My personal position on Election 2000 was transparent, and remains on previous pages of this blog.  I’m Democrat: that’s no secret.  My primary issue this year was the imperative change in national “tone”.  I wasn’t alone.  Mr. Biden at this writing has over 78,000,000 votes.  His opponent more than 5 million less.  Mr. Biden is demonstrating the kind of behavior that is essential.  I hope he sticks with the discipline he has shown so far.  His will be a very difficult job.

This summer, I made one definitive statement to a long time friend about the past four years: My one statement…is this: in the last 62 years only in the last three have I felt totally excluded – and in 35 of these years a Republican was President.

COMMENTS (more at end of post):

from Mark: Great posting – and excellent links to great resources that German ad is terrific

from Mary: Hi Dick…there is some relevance in sports.  Yesterday I watched two football games-in the first the teams got down to the last 90 seconds and used the ‘time out’ and ‘take a knee strategies’ to avoid the possibility that the other team might possibly muscle its way in and pull off  the unimaginable win…..that tactic always shows me a lack of backbone and belief….an easy way out.  In the second game the offense used every second at the end of the game to end in victory with the basic ‘hail mary’ and a touchdown.  In neither game did either team, the ‘winners’ or the ‘losers’, wrap themselves in self pity and refuse to concede.  I have my own opinions as to which teams and specifically which decisions represent which parts of our cracking democracy but I appreciated the fact that AZ believed to the last buzzer that they could pull it off….we should do no less.

 

5 replies
  1. John Bernard
    John Bernard says:

    Yes. The election is over.

    I’m comparing the results to a group of nine people deciding what to do for game night. Five people vote for Monopoly; four people vote to go on a rampage and destroy the town.

    Monopoly wins, but the entire group realizes they have a problem.

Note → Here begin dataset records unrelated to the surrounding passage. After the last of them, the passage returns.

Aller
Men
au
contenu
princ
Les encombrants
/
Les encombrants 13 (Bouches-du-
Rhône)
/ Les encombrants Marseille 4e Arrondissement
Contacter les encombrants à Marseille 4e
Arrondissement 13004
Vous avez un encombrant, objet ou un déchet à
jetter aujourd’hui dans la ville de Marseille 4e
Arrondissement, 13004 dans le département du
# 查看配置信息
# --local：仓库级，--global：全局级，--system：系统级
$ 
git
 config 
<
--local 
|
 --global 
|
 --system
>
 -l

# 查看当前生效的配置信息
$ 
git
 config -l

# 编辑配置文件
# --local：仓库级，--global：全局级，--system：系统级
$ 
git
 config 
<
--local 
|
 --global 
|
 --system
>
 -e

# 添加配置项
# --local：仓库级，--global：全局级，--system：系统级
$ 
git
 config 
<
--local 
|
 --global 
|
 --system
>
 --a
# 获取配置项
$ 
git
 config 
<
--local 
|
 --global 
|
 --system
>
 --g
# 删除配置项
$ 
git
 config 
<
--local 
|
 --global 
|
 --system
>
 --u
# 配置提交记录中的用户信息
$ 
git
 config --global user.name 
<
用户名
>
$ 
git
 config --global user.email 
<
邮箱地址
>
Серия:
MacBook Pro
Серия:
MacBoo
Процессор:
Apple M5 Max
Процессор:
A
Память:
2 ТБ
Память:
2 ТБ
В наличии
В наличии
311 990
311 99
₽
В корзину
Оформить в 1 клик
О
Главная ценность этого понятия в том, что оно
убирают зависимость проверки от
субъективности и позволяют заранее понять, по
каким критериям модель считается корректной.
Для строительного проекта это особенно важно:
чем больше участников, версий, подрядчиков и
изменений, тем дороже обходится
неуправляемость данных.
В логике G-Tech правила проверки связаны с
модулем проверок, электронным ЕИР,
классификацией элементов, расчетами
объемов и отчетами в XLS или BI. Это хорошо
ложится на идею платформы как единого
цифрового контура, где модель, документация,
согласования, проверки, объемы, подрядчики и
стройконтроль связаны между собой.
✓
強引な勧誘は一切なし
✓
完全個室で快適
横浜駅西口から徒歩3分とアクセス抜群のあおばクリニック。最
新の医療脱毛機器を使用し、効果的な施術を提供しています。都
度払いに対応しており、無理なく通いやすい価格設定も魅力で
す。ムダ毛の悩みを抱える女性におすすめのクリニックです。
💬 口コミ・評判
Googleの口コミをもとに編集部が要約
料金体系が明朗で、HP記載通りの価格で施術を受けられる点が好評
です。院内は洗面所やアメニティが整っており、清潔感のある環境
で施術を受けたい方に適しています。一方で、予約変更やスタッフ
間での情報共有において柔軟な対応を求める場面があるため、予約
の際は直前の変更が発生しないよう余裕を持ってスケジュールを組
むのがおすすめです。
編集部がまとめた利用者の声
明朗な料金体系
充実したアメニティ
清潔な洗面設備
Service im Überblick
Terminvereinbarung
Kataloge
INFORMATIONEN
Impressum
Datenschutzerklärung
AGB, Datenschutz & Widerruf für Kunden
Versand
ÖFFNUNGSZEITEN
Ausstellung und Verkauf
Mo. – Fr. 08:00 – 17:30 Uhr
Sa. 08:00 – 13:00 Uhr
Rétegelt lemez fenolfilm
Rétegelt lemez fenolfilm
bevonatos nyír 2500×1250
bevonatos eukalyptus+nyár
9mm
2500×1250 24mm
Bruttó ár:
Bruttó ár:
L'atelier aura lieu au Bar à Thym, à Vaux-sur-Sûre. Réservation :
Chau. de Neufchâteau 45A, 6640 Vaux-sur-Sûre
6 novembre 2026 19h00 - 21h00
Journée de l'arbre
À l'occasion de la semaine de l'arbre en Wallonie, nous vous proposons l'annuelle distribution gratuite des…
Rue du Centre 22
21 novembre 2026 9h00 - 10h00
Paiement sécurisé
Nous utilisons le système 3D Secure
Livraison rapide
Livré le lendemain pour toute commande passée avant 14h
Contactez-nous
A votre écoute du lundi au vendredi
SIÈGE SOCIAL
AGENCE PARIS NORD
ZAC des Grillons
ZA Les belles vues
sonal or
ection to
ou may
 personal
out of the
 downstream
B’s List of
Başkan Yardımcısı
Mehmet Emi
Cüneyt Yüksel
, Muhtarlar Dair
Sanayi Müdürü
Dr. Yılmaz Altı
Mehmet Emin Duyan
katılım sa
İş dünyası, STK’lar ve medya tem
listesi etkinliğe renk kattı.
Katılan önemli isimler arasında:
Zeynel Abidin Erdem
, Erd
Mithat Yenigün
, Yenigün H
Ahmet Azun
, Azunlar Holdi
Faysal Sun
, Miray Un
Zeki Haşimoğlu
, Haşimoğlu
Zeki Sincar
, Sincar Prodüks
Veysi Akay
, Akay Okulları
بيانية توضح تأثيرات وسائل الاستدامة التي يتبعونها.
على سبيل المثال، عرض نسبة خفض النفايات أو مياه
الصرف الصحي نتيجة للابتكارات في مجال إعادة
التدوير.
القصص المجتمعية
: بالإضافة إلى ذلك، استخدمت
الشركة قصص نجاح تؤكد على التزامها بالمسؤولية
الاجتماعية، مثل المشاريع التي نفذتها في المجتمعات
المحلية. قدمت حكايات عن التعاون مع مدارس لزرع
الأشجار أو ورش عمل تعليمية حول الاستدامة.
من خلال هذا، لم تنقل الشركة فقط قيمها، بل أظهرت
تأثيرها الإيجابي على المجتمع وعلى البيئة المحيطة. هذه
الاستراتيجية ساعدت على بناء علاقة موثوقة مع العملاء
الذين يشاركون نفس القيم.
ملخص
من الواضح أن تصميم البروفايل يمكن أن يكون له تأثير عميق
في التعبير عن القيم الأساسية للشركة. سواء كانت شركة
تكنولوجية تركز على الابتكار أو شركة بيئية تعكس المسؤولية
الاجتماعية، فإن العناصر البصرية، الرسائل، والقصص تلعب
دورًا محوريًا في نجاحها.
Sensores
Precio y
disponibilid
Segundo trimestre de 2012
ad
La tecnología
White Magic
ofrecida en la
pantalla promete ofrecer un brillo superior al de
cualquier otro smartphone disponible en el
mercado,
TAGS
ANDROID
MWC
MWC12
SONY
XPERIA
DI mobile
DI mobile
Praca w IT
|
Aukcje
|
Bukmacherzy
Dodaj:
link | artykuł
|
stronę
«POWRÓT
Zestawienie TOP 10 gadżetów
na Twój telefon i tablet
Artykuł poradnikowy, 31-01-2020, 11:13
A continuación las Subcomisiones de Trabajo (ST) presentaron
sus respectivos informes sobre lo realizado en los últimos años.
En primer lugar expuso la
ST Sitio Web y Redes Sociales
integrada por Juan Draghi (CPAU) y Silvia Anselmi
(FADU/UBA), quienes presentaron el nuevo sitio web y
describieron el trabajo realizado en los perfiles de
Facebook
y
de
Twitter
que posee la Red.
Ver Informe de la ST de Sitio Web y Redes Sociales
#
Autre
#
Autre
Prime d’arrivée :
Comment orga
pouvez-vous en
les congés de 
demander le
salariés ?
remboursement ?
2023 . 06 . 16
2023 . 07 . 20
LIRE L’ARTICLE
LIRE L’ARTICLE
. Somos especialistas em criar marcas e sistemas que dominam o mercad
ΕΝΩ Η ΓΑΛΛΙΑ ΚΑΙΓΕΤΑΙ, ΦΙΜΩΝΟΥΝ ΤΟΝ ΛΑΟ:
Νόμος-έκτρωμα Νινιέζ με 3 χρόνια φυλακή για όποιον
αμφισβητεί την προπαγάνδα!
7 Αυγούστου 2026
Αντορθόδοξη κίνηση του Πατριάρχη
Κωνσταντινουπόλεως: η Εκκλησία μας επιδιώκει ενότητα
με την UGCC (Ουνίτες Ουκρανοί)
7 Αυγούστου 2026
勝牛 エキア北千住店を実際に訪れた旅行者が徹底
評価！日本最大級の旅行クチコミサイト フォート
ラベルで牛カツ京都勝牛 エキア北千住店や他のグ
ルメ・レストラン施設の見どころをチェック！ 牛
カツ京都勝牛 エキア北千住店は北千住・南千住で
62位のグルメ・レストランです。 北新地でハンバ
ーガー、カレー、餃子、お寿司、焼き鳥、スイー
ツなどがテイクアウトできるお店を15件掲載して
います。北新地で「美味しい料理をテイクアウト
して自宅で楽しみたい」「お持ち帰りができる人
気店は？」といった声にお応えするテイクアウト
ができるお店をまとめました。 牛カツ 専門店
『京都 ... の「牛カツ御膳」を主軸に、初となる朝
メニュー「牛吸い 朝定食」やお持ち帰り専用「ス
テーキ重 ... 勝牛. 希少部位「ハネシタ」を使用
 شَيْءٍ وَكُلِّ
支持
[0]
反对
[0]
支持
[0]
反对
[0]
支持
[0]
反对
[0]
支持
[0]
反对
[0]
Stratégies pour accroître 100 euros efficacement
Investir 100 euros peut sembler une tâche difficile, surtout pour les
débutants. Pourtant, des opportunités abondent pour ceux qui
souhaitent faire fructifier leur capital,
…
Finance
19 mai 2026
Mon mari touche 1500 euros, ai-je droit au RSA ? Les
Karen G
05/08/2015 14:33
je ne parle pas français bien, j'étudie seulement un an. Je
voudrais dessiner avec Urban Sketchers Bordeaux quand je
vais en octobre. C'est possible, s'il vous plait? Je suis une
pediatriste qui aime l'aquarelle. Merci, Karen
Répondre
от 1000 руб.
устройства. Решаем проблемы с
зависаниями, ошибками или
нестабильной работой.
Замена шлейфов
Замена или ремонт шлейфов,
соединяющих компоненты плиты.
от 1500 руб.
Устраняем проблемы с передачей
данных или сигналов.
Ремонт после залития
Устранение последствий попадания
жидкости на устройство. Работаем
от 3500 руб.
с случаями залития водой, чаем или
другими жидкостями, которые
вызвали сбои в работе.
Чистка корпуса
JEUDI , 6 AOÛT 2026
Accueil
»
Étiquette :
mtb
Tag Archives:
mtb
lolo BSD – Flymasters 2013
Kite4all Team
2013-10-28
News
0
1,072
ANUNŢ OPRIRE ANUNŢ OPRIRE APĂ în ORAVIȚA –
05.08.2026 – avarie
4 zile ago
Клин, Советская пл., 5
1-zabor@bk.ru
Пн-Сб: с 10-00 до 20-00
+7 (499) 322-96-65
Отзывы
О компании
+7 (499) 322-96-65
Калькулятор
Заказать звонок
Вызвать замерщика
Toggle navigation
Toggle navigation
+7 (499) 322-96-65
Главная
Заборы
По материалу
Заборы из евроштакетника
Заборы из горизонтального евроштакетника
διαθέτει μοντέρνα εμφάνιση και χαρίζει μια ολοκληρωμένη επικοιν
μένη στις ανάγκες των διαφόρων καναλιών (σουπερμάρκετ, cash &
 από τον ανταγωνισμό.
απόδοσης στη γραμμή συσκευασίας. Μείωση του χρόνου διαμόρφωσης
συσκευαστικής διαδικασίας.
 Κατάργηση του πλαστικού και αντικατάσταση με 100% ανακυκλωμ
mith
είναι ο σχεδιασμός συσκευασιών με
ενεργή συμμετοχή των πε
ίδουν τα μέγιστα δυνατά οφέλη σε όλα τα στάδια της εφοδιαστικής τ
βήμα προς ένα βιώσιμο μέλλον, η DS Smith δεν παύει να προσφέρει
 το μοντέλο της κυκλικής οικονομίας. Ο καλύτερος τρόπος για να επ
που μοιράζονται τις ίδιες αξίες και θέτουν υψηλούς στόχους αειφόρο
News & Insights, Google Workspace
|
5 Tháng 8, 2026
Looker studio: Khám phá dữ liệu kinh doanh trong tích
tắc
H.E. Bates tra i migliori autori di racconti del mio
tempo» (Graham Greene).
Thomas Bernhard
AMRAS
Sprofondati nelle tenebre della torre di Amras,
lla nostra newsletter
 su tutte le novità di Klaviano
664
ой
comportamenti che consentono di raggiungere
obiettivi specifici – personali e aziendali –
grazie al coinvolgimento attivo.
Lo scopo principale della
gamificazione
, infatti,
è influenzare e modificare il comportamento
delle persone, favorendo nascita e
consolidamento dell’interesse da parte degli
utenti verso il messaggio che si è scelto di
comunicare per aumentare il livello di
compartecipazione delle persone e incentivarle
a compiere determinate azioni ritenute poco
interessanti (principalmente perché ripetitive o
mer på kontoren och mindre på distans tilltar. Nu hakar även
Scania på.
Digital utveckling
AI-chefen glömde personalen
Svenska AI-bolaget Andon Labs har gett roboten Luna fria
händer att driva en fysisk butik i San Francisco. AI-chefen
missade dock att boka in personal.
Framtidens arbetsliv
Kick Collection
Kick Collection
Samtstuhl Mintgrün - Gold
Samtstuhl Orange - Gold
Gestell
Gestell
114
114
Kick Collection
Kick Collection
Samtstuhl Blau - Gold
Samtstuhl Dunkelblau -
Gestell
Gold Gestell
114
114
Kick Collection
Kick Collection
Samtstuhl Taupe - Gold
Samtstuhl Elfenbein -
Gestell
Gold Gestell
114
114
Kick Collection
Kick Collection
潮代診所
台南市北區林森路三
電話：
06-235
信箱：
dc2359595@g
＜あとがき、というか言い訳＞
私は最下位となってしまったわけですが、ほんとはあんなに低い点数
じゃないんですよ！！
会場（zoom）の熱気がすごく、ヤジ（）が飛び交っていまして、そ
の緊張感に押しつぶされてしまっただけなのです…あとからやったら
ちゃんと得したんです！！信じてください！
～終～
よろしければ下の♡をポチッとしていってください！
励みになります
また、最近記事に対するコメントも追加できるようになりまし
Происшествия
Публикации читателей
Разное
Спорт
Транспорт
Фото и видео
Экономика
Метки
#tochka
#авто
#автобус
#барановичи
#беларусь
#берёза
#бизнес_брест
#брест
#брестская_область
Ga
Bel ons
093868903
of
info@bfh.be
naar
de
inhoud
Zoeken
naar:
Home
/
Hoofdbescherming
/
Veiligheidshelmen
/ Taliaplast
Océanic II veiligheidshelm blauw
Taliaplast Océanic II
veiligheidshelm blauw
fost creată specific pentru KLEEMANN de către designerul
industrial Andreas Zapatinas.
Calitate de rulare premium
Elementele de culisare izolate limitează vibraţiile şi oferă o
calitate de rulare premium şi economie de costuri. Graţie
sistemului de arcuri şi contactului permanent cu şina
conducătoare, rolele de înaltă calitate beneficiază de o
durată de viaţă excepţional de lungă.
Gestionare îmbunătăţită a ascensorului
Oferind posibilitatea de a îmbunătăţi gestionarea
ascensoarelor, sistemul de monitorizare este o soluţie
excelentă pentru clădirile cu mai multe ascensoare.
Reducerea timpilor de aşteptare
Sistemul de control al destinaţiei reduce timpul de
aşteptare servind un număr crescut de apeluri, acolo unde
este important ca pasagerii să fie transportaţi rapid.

    We have a problem in this country.

    Reply
  2. Larry Gauper
    Larry Gauper says:

    I hear ya on the ball-hog, Dick. In that same family of jerks are bullies. It seems like, from grade school through high school and college and then throughout my career in several companies, there was always one guy (yes, usually a male) who stood out as a bully. These guys were given some measure of power, generally through political maneuvering, and they loved to use it. Oh, how they enjoyed pushing subordinates around, usually with a crude and intimidating attitude and rough language. No matter what era of my career I was in, I always ran into one of these jerks who worked hard to make the workplace as miserable as they were. I thought I was done with that type of person after I retired. And then along came Donald J. Trump.

    Reply
  3. Jermitt Krage
    Jermitt Krage says:

    The Republican party was ripe for Donald Trump. With the Republicans controlling the Senate and blocking any and all efforts of the Democratic party and President O’Bama including the appointment of a Supreme Court Justice, nearly half the country was ready for a bully. And that is what we have now, for nearly four years, and will continue to have, maybe even during the Biden Administration.